On Mar 25 02:25, Mark Geisert via Cygwin wrote:
> This occurs on the released 3.6.0 but not in 3.6.0 test build 327.
> 
> /tmp ls foo bar
> ls: cannot access 'foo': No such file or directory
> ls: cannot access 'bar': No such file or directory
> 
> /tmp ln -s foo bar
> 
> /tmp ls foo bar
> ls: cannot access 'foo': No such file or directory
> bar@
> 
> /tmp ls -l foo bar
> ls: cannot access 'foo': No such file or directory
> ls: bar: Not supported
> lrwxrwxrwx 1 Mark None 3 Mar 25 02:08 bar -> foo
> 
> The spurious "Not supported" message is new and curious.
> I could not see anything obvious in an strace of the command.

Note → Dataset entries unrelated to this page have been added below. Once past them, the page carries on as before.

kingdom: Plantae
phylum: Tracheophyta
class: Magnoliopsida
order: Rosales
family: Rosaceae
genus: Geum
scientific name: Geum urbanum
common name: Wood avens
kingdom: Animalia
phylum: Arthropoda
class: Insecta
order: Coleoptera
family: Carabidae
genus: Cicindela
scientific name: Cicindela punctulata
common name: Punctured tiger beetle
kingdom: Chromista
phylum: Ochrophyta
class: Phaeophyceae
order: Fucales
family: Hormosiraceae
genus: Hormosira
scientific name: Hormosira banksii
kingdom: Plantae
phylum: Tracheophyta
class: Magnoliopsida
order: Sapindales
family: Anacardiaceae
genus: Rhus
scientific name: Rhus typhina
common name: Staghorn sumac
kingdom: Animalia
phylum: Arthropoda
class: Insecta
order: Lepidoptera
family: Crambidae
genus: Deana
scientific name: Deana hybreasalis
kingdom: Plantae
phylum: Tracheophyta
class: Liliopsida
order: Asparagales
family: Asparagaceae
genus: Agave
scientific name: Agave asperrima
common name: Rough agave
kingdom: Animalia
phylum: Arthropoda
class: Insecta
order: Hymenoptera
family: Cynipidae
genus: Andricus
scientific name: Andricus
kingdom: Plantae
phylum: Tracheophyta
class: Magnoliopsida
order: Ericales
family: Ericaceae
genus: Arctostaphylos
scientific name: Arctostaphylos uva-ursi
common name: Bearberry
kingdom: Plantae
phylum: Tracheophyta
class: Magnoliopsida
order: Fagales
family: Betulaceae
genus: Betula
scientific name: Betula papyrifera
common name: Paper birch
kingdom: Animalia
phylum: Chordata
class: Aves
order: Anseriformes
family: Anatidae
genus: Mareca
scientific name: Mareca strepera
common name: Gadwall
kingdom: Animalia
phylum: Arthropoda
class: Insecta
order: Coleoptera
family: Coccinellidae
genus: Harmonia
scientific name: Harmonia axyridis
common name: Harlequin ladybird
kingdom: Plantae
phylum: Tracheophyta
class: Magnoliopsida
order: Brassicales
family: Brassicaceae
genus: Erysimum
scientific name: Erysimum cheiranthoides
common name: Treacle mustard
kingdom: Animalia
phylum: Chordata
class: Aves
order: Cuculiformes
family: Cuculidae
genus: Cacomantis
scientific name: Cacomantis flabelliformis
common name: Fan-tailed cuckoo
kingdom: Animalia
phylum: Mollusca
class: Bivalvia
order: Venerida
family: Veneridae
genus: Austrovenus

This is weird.  I just tried the same with 3.6.0-1:

  $ cd /tmp
  $ ls -l foo bar
  ls: cannot access 'foo': No such file or directory
  ls: cannot access 'bar': No such file or directory
  $ ln -s foo bar
  $ ls foo bar
  ls: cannot access 'foo': No such file or directory
  bar
  $ ls -l foo bar
  ls: cannot access 'foo': No such file or directory
  lrwxrwxrwx 1 corinna vinschen 3 Mar 25 10:46 bar -> foo

That's the expected output.

Your ls output shows an at-sign after the name "bar".  You're
probably using an alias for ls including the -F option.  Can you
paste your alias here?

Are you using a specific setting of the CYGWIN env var including
a symlink type?

Can you try intermediate test release between 327 and -1?